Вячеслав Иванович сообщил это с такой гордостью, будто он не дядя, а муж и будущий счастливый отец.
— Ну конечно, как же я сразу… — Клава сказала это с такой досадой, точно распознавать беременных —
ее специальность. — Вы так хорошо выглядите, милая,
что и не подумаешь.
Все эти первые отрывочные фразы не налаженного еще разговора, хотя и произносились со всей приветливостью, оставляли ощущение если не тревоги, то какой-то непрочности: будто сейчас кто-то уйдет, и распадется так удачно составившаяся компания. И Вячеслав Иванович заспешил:
— Да вы садитесь, чего вы как на приеме. Знаете, бывают приемы, на которых все время стоя. И едят. Смешной факт. А вы-то садитесь. А я сейчас чего-нибудь быстрое. Бефстроган хотите? А вы знаете, что это вовсе не английское блюдо, как многие думают, а в честь графа Строганова? Беф-строганов!
Сказал и потом уже подумал, что факт это слишком известный, так что смешно им хвастаться. Но Алла изумилась искренне:
— Правда, дядя Слава? Ой, а я тоже так думала. Мелко нарубленный бифштекс.
Во как — даже такой завалящий факт и то не пропал.
Вячеслав Иванович пошел делать бефстроганов— тут, пожалуй, все искусство в подливке, чтобы в самый раз: смягчить вкус, но и не довести до еврейского кисло-сладкого мяса, — и с удовольствием прислушивался из кухни к голосам: разговор наладился, никто не скучает. Выбрал минуту, отвлекся, заглянул в комнату:
— Ты давай, Алла, за хозяйку, чтобы гости не скучали.
Он и так слышал, что не скучают, но приятно было произнести: «Давай за хозяйку».
Когда заглянул в следующий раз (мясо как раз жарилось), солировала Клава:
— … вы же выбираете ателье, а не идете в первое попавшееся.

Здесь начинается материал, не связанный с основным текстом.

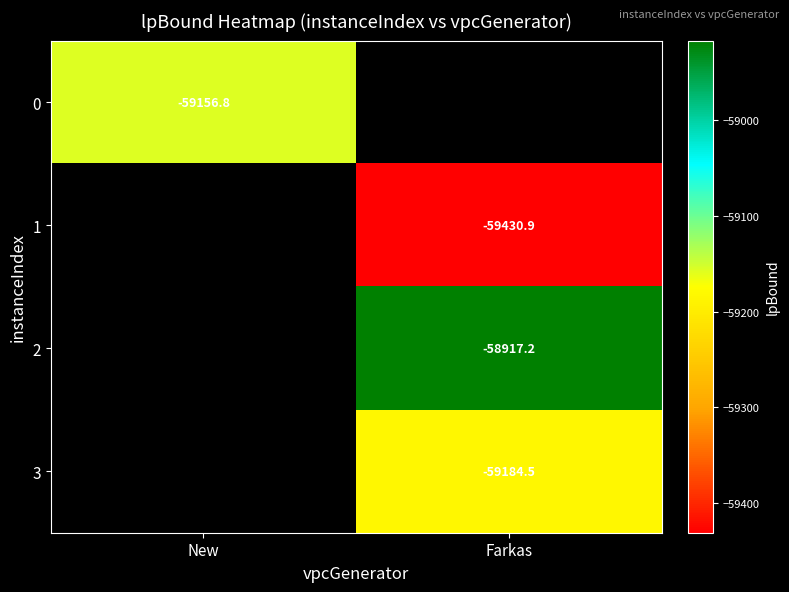

True or false: 2 has a value of -58917.2 at Farkas.

True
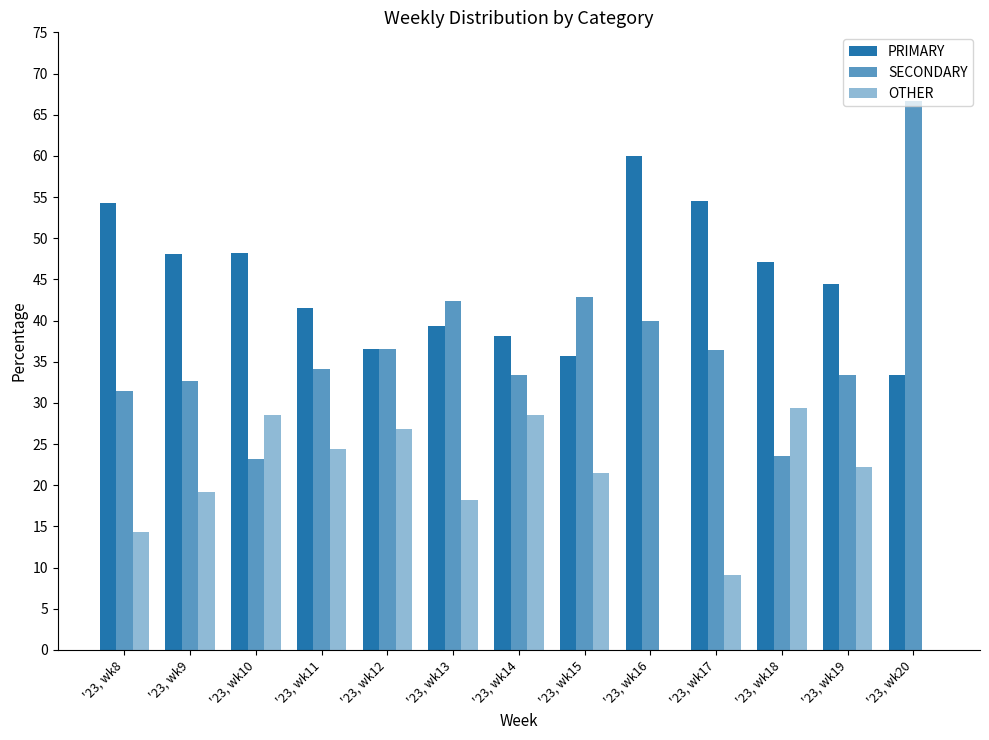

How many distinct data groups are displayed?

3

Акушер — это все равно что дамский мастер.
У нас лучшая фирма — Скворцовка, это все бабы знают, Оттовский институт — тоже, но лучше Скворцовка.

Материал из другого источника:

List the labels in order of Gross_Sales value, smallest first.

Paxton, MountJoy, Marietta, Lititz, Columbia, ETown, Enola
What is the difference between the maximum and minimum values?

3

— Наш роддом на Петра Лаврова тоже хороший, — с неожиданной робостью возразила Алла.
— Я ничего плохого про него, но Скворцовка — фирма! Да и сказать потом, где рожала: в Скворцовке! Звучит. А тот роддом и названия-то, наверное, не имеет, один номер…
Вячеслав Иванович молча удалился: впервые Клава говорила дельно, так чтобы не сбить.

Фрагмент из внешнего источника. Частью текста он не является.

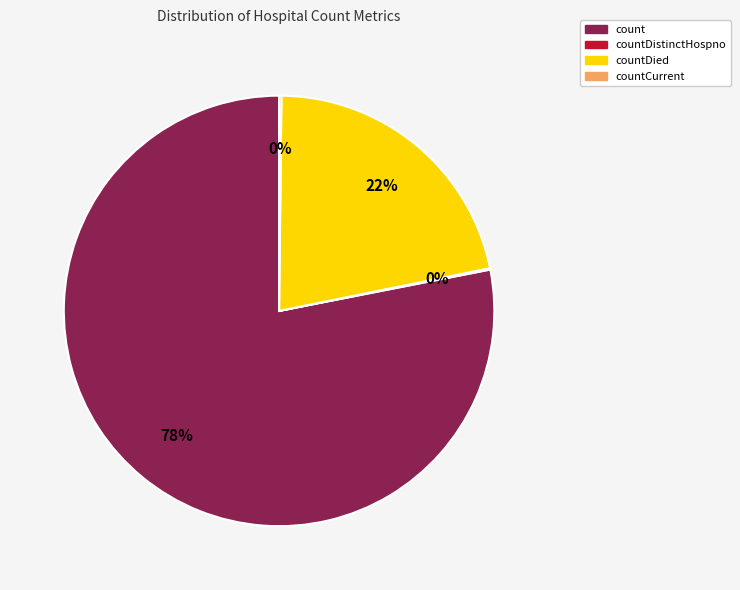

To the nearest percent, what is the average slice percentage?

25%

Между делом он еще и взбил безе, так что хоть и экспромтно, но получился приличный стол. Один из благодарных заказчиков принес бутылку настоящего «Ахашени», Вячеслав Иванович с Альгисом оценили. Клава, презирая мужа, потребовала коньяка — и получила в неограниченном количестве, потому что коньяк к празднику несут почти все, так что Вячеслав Иванович, как человек непьющий, не знал куда девать. Уж и Альгису дарил, и брал с собой, чтобы являться неспуками, — все не убывало! Как-то раз буфетчик Арсений-Аре сказал, что возьмет и пустит через буфет, а выручку, мол, пополам. Вячеслав Иванович, не подумавши, согласился, когда Аре и в самом деле вручил причитающуюся долю, стало все же противно — оказалось, это совсем не то, что захватить с собой полкило творога. Вячеслав Иванович на те деньги накупил лотерейных билетов: не знал, что еще с ними сделать, а выкинуть совсем все же не мог; впрочем, ничего на эти билеты не выиграл. Но уж больше на уговоры Арса не поддавался!.. Потому коньяк дома копился — и все самый лучший! — и когда можно было влить хоть толику в гостя, Вячеслав Иванович всегда радовался. Ему и Клава сделалась симпатичнее в качестве истребительницы коньяка. Ну а для Аллы апельсиновый сок — будто чувствовал, захватил накануне пару банок.